The MARC format has some provision for expressing source and target languages for translated works; I'd like to find a way to do this in Zotero too, but it's not straightforward.

I think that the best way forward will involve a Zotero plugin that helps users use controlled vocabularies (authorities, places, languages).

fbennett · March 25, 2011

As ajlyon says, we've opted to keep the language field as a vanilla string in the current MZ implementation. It's a compromise that still leaves a path open for better UI support along the lines you describe.

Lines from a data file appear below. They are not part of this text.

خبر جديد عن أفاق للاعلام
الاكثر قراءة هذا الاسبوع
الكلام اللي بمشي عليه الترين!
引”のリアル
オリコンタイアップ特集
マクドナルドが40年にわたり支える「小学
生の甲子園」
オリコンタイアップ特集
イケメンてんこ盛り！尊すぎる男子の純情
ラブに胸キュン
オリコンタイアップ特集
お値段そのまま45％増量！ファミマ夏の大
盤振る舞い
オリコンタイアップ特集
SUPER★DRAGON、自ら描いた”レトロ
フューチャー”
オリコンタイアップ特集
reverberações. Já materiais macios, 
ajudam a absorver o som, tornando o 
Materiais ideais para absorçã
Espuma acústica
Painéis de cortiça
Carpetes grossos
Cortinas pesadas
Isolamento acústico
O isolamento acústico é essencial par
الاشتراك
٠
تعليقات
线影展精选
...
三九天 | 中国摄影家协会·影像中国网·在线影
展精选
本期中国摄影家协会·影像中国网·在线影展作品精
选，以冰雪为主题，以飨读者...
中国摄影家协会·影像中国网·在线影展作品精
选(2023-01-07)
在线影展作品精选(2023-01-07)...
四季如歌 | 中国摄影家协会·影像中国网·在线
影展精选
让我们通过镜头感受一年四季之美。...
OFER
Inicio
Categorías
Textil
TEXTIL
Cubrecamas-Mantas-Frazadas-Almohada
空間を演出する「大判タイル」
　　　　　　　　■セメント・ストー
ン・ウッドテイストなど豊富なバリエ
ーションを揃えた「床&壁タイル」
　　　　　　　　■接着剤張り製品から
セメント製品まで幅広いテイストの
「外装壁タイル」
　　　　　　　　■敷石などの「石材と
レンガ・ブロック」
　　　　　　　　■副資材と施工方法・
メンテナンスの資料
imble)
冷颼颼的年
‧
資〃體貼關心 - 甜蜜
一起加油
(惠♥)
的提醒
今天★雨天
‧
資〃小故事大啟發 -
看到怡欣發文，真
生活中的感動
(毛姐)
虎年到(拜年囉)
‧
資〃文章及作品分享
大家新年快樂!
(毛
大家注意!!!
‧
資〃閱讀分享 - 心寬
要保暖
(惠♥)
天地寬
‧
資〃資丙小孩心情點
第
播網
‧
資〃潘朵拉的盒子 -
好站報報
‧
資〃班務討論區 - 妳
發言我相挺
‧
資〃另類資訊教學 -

In fact, the field is not quite as dumb as it looks, even at present. When alternative layouts are supplied to the processor, the leading portion of the field content is parsed out into an RFC 5646 language tag (successor to ISO-639), and used to arbitrate the style applied to individual references. The effect is illustrated in an MZ screencast.

Arithmeticus · March 28, 2011

To ajlyon, I agree that the vanilla text field is fine—great, even. You don't want to dictate how a field should be used. But if someone wishes to observe a controlled vocabulary in a collection a tool to do so would be nice.

As I understand it, the language field, like the fields directly above and below it, indicates what languages are used in the publication itself. My largest Zotero project involves an ancient writer whose literary corpus is scattered across many linguistic traditions—important because the corpus has nearly perished in the original language. It is common for books in my bibliography to have two, three, sometimes four languages at work. Bilingual text-translations are quite common. I would like to use a controlled vocabulary to state what languages are at play in the works cited and with what frequency, so that in post-Zotero processing I can allow users to sort and filter the records according to language. So if someone wants to see what texts use Ethiopic, they find what they need, and there aren't records omitted because someone entered "Ge'ez" or "Ethiopian" instead of "Ethiopic." Or if someone wishes to exclude works where Syriac is only a minor factor (e.g., third or fourth language down), they can do so.

adamsmith · March 28, 2011

Arithmeticus - at some point, though, I have to wonder about mission creep. I see a very real risk to complicate every field in Zotero to an extent where the program becomes less user friendly and more bug prone, the data formats become less compatible with other standards etc.
I see the appeal of having super detailed data models, but I think there's a trade-off involved and I think multiple, hierarchical, standardized languages might just not be worth it.

ajlyon · March 28, 2011

I'm interested in development in this direction, but I firmly believe it can be done by making a Zotero plugin (as Arithmeticus would acknowledge, I think). A plugin with a sound and extensible architecture for controlled vocabularies and all that jazz would make Zotero a juggernaut for metadata curation.

Arithmeticus · March 29, 2011

Agreed—a plugin would be perfect.

ajlyon · March 29, 2011

And such a plugin would make a great grant-funded project for any digital humanities / library science programs out there... I'm sure they'd get plenty of encouragement and support from the folks at CHNM and the broader Zotero community.

Michau · April 3, 2015

Refreshing this topis: is this such plugin available now?
And about integrity and uniformity of data in Zotero (this is quite wider topic), is there a possibility to find all works in given language and replace text in this (and other similar fields).
For example, using Zotero and various site translators I have citations with language field English, eng, en and I want it all uniform en. How to do this?

adamsmith · April 3, 2015

no plugin and no work on one that I'm aware of.

As for your second question: we'd likely try to do some version of this automatically at the point where Zotero actually does anything with the language field beyond turning title case on an off, but if you want to standardize the metadata before that, the best way would be
https://www.zotero.org/support/dev/client_coding/javascript_api#batch_editing
Recommendation would be to convert to two letter ISO language code followed by two letter country code (i.e. en-US, de-DE etc.). That's almost certainly what Zotero will eventually move to, at least in the database layer.